**EXERCISE AIM**
If a line holds an image, leave the image out; write out everything else in the records exactly.

==== PROVIDED ENTRIES ====

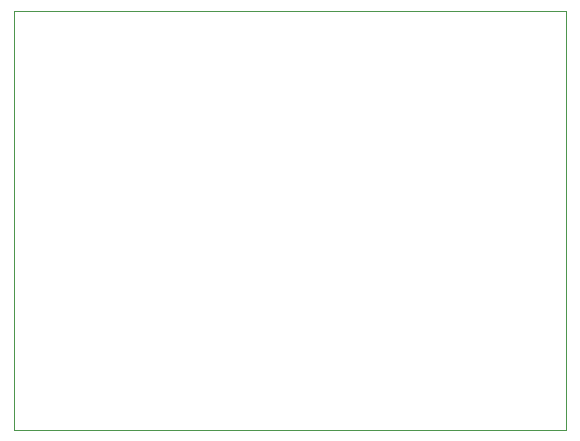
<source format=gbr>
G04 #@! TF.GenerationSoftware,KiCad,Pcbnew,(5.1.5-0-10_14)*
G04 #@! TF.CreationDate,2021-06-08T10:06:00-04:00*
G04 #@! TF.ProjectId,ESLO_COIN_POWER,45534c4f-5f43-44f4-994e-5f504f574552,rev?*
G04 #@! TF.SameCoordinates,Original*
G04 #@! TF.FileFunction,Profile,NP*
%FSLAX46Y46*%
G04 Gerber Fmt 4.6, Leading zero omitted, Abs format (unit mm)*
G04 Created by KiCad (PCBNEW (5.1.5-0-10_14)) date 2021-06-08 10:06:00*
%MOMM*%
%LPD*%
G04 APERTURE LIST*
%ADD10C,0.050000*%
G04 APERTURE END LIST*
D10*
X72500000Y-64500000D02*
X72500000Y-100000000D01*
X119250000Y-64500000D02*
X72500000Y-64500000D01*
X119250000Y-100000000D02*
X119250000Y-64500000D01*
X72500000Y-100000000D02*
X119250000Y-100000000D01*
M02*

</source>
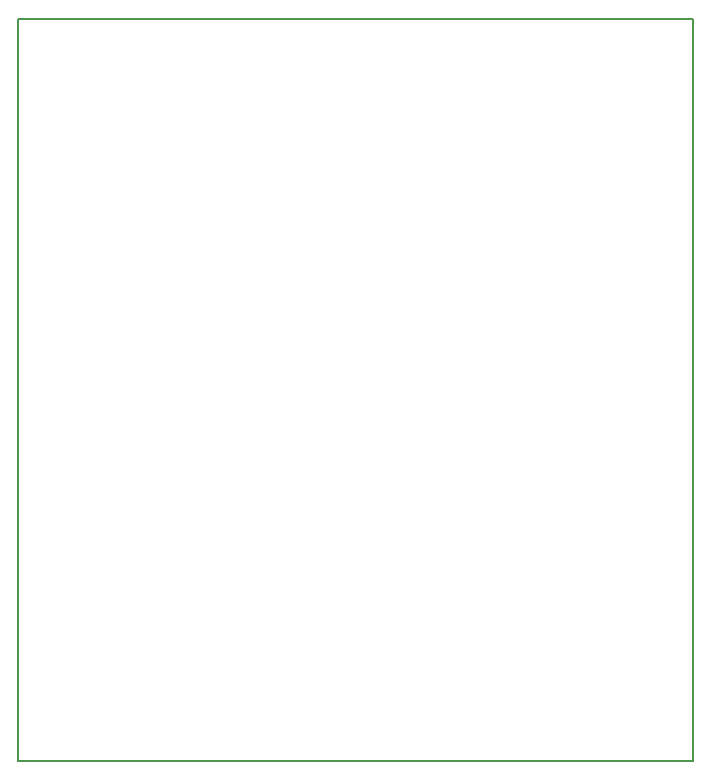
<source format=gbr>
G04 #@! TF.GenerationSoftware,KiCad,Pcbnew,(5.0.1)-3*
G04 #@! TF.CreationDate,2021-02-08T17:12:00-05:00*
G04 #@! TF.ProjectId,fpga_esc,667067615F6573632E6B696361645F70,rev?*
G04 #@! TF.SameCoordinates,Original*
G04 #@! TF.FileFunction,Profile,NP*
%FSLAX46Y46*%
G04 Gerber Fmt 4.6, Leading zero omitted, Abs format (unit mm)*
G04 Created by KiCad (PCBNEW (5.0.1)-3) date 2021-02-08 5:12:00 PM*
%MOMM*%
%LPD*%
G01*
G04 APERTURE LIST*
%ADD10C,0.150000*%
G04 APERTURE END LIST*
D10*
X107950000Y-38100000D02*
X165100000Y-38100000D01*
X165100000Y-100965000D02*
X165100000Y-38100000D01*
X107950000Y-100965000D02*
X165100000Y-100965000D01*
X107950000Y-38100000D02*
X107950000Y-100965000D01*
M02*

</source>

====

**EXERCISE RESPONSE**
<source format=gbr>
G04 #@! TF.GenerationSoftware,KiCad,Pcbnew,(5.1.5-0-10_14)*
G04 #@! TF.CreationDate,2021-06-08T10:06:00-04:00*
G04 #@! TF.ProjectId,ESLO_COIN_POWER,45534c4f-5f43-44f4-994e-5f504f574552,rev?*
G04 #@! TF.SameCoordinates,Original*
G04 #@! TF.FileFunction,Profile,NP*
%FSLAX46Y46*%
G04 Gerber Fmt 4.6, Leading zero omitted, Abs format (unit mm)*
G04 Created by KiCad (PCBNEW (5.1.5-0-10_14)) date 2021-06-08 10:06:00*
%MOMM*%
%LPD*%
G04 APERTURE LIST*
%ADD10C,0.050000*%
G04 APERTURE END LIST*
D10*
X72500000Y-64500000D02*
X72500000Y-100000000D01*
X119250000Y-64500000D02*
X72500000Y-64500000D01*
X119250000Y-100000000D02*
X119250000Y-64500000D01*
X72500000Y-100000000D02*
X119250000Y-100000000D01*
M02*

</source>
<source format=gbr>
G04 #@! TF.GenerationSoftware,KiCad,Pcbnew,(5.0.1)-3*
G04 #@! TF.CreationDate,2021-02-08T17:12:00-05:00*
G04 #@! TF.ProjectId,fpga_esc,667067615F6573632E6B696361645F70,rev?*
G04 #@! TF.SameCoordinates,Original*
G04 #@! TF.FileFunction,Profile,NP*
%FSLAX46Y46*%
G04 Gerber Fmt 4.6, Leading zero omitted, Abs format (unit mm)*
G04 Created by KiCad (PCBNEW (5.0.1)-3) date 2021-02-08 5:12:00 PM*
%MOMM*%
%LPD*%
G01*
G04 APERTURE LIST*
%ADD10C,0.150000*%
G04 APERTURE END LIST*
D10*
X107950000Y-38100000D02*
X165100000Y-38100000D01*
X165100000Y-100965000D02*
X165100000Y-38100000D01*
X107950000Y-100965000D02*
X165100000Y-100965000D01*
X107950000Y-38100000D02*
X107950000Y-100965000D01*
M02*

</source>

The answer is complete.